2. Foam element with a hydrophilic substance in the form of cellulose incorporated in the foam, and the foam element displaced with cellulose has a reversible capacity to absorb moisture, in particular as claimed in claim 1, wherein the cellulose is provided in the form of a structure type based on the crystal modification of cellulose-II, and a proportion of cellulose by reference to the total weight of the foam is selected from a range with a lower limit of 0.1% by weight, in particular 5% by weight, and an upper limit of 10%, in particular 8.5% by weight, and the foam element has a density within a lower limit of 30 kg/m3 and an upper limit of 45 kg/m3, and the uptake of water vapor based on Hohenstein has an Fi value of more than 5 g/m2.

3. Foam element with a hydrophilic substance in the form of cellulose incorporated in the foam, and the foam element displaced with the cellulose has a reversible capacity to absorb moisture, in particular as claimed in claim 1, wherein the cellulose is provided in the form of a structure type based on the crystal modification of cellulose-II, and a proportion of cellulose by reference to the total weight of the foam is selected from a range with a lower limit of 0.1% by weight, in particular 5% and an upper limit of 10%, in particular 8.5% by weight, and the foam element has a density with a lower limit of 30 kg/m3 and an upper limit of 45 kg/m3, and a value of initially more than 5% of the foam moisture of the foam element from the second ambient atmosphere with the second climate is reduced by at least 2% due to the effect of the first ambient atmosphere with the first climate based on 20° C. and a relative humidity of 55% within a period of 2 min.

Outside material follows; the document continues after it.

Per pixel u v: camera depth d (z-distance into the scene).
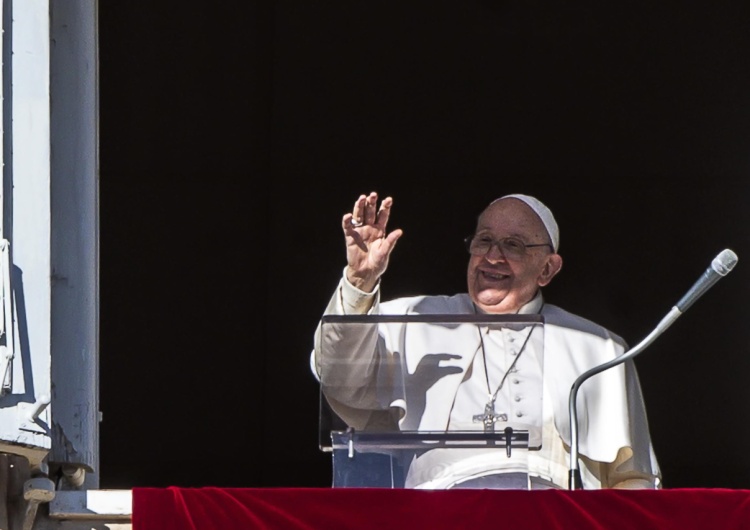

4. Foam element as claimed in claim 1, wherein the cellulose-II is provided in the form of cut fibers with a fiber length with a lower limit of 0.1 mm and an upper limit of 5 mm.

5. Foam element as claimed in claim 1, wherein the cellulose-II is provided in the form of ground fibers with a particle size with a lower limit of 50 μm and an upper limit of 0.5 mm.

6. Foam element as claimed in claim 1, wherein the cellulose-II is provided in the form of spherical cellulose particles.

7. Foam element as claimed in claim 6, wherein the spherical cellulose particles have a particle size with a lower limit of 1 μm and an upper limit of 400 μm.

8. Foam element as claimed in claim 6, wherein the spherical cellulose particles have an axial ratio (l:d) within a lower limit of 1 and an upper limit of 2.5.

9. Foam element as claimed in claim 1, wherein the cellulose contains at least one of the additives from the group comprising pigments, inorganic substances such as titanium oxide, below stoichiometric titanium oxide, barium sulphate, ion exchangers, polyethylene, polypropylene, polyester, carbon black, zeolite, activated carbon, polymeric superabsorbers or flame retardants.

10. Foam element as claimed in claim 1, wherein the foam is selected from the group comprising polyurethane foam (PU foam), polyethylene foam, polystyrene foam, polycarbonate foam, PVC foam, polyimide foam, silicone foam, PMMA (polymethyl methacrylate) foam, rubber foam.

11. Foam element as claimed in claim 1, wherein the foam has an open cell foam structure.

12. Use of a foam element as claimed in claim 1 to make a plastic product, and the plastic product is selected from the group comprising mattresses, furniture upholstery, pillows.